### Task prompt
Each line below with the word "linecap" needs to be copied.

Stored items
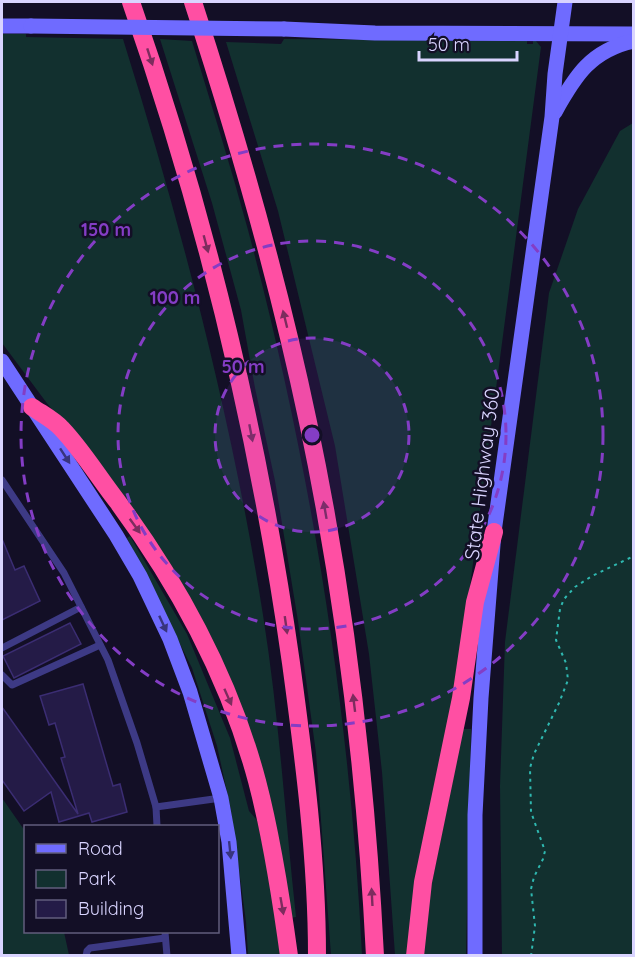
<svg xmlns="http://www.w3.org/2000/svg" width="635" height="957" font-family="Quicksand,sans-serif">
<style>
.green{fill:#12302f}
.building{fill:#241b47;stroke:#3b2d73;stroke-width:1.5}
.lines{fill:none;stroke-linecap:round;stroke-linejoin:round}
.path{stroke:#2fb8b0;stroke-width:2;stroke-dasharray:3 4.5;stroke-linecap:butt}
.lane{stroke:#3d3a85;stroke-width:7}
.secondary{stroke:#6f6bff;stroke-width:15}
.highway{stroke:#ff4fa3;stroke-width:18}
.secondary-bridge{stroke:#6f6bff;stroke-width:15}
.oneway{fill:#7d2c5e}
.oneway2{fill:#38347d}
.ring{fill:none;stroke:#843dc5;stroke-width:3;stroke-dasharray:10 8}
.labels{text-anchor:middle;stroke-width:5;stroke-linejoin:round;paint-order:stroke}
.street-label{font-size:20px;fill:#d9d4ff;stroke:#130f26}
.centre{fill:#843dc5;stroke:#130f26;stroke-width:3}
.ring-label{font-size:18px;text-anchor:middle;font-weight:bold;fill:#843dc5;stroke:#130f26;stroke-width:5;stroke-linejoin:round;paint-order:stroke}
</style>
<rect width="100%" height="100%" fill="#130f26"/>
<g class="green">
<path d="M2 34H26V37L123 39C182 228 232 419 263 615 279 715 285 816 296 917L290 918 258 764 119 493 46 402 2 343Z"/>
<path d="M160 39 192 41C211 104 231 167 248 230 311 465 350 713 362 955H331L316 753 298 621 275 481 255 388 241 310 212 203Z"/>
<polygon points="284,39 527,41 527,44 533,44 533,41 536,41 541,47 460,662 409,955 395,955 382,772 369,654 335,446 278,211 226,42 281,44"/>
<polygon points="633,123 633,955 502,955 500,786 505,642 549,293 578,209 620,131"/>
<polygon points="130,536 187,634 230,738 249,811 257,820 270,879 280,955 248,955 246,922 231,810 217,746 192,668 127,538"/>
<polygon points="463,729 471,729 466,955 422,956 426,912"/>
<polygon points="2,798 25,831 26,932 64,932 69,955 2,955"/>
</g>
<g class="building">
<polygon points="2,539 15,570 24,566 40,601 2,620"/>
<polygon points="70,623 81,644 14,678 3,656"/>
<polygon points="83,684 113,786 120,784 127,812 92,822 89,813 59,822 51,792 24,811 2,780 2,707 78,814 61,758 65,757 55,723 49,725 40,696"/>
</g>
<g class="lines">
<polyline class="path" points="531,956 535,926 531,889 534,877 543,859 545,851 531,812 530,768 534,754 559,703 568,680 566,663 556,640 560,609 564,599 575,587 592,576 634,556"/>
<g class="lane">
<polyline points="2,480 64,573 108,660 137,743 156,807 157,826"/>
<polyline points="2,648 81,607"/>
<polyline points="2,675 12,685 100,645"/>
<polyline points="156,807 221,798"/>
<polyline points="165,932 167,956"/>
<polyline points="86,956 87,951 90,948 165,938"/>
</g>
<g class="secondary">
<polyline points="2,26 31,26"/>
<polyline points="284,29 375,33 634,34"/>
<path d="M555 112C575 76 591 50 634 41"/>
<polyline points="2,361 116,535 140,576 170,639 190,692 221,798 229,842 239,956"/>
<polyline points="475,956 475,815 481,698 494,532 552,117 555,74 565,2"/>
</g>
<g class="highway">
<path d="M131 2C206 216 259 437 291 663 304 759 317 858 317 956"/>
<path d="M193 2C238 140 278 279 308 422 345 597 366 777 375 956"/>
<path d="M32 407C42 414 54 420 62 429 82 450 99 478 117 501 179 585 230 680 257 781 272 838 281 897 289 956"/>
<polyline points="415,956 423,882 461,698 475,602 494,532"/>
</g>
<polyline class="secondary-bridge" points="31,26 284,29"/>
</g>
<defs><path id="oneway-solid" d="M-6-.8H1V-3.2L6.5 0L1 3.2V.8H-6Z" transform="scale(1.5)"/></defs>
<g class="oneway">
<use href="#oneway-solid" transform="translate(150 57) rotate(72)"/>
<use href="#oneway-solid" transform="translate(206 244) rotate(75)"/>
<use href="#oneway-solid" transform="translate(285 319) rotate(-104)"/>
<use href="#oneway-solid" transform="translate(251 433) rotate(79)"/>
<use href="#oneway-solid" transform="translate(325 510) rotate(-100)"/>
<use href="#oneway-solid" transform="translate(135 526) rotate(54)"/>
<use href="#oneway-solid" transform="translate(286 625) rotate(82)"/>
<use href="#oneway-solid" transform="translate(228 697) rotate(66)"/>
<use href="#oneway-solid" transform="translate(354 703) rotate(-97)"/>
<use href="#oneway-solid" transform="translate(372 897) rotate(-93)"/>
<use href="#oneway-solid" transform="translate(282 906) rotate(80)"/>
</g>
<g class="oneway2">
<use href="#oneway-solid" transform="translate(65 456) rotate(57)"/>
<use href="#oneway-solid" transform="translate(163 624) rotate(65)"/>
<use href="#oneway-solid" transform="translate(230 850) rotate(84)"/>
</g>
<circle cx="312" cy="435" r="97" fill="#843dc5" fill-opacity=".12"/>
<g class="ring">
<circle cx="312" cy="435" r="97"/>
<circle cx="312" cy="435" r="194"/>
<circle cx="312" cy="435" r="291"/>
</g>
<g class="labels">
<g class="street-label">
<text transform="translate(482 474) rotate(-83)" y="7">State Highway 360</text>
</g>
</g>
<circle cx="312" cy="435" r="9" class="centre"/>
<g class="ring-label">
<text x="106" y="236">150 m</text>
<text x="175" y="304">100 m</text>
<text x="243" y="373">50 m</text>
</g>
<rect width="635" height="957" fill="none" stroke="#d9d4ff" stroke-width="6"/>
<rect x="24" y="825" width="195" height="108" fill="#130f26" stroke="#625e7d" stroke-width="1.5"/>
<rect x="36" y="844" width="30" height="9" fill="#6f6bff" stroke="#625e7d" stroke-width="1.5"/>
<text x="78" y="855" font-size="18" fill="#d9d4ff">Road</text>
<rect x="36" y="870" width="30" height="18" fill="#12302f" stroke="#625e7d" stroke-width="1.5"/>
<text x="78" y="885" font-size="18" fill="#d9d4ff">Park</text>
<rect x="36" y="900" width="30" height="18" fill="#241b47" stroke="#625e7d" stroke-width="1.5"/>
<text x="78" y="915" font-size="18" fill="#d9d4ff">Building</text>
<path d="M419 51v9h98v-9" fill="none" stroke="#d9d4ff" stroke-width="3"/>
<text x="428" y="51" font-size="18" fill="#d9d4ff" stroke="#130f26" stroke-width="4.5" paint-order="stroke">50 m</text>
</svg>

### Output for this exercise
.lines{fill:none;stroke-linecap:round;stroke-linejoin:round}
.path{stroke:#2fb8b0;stroke-width:2;stroke-dasharray:3 4.5;stroke-linecap:butt}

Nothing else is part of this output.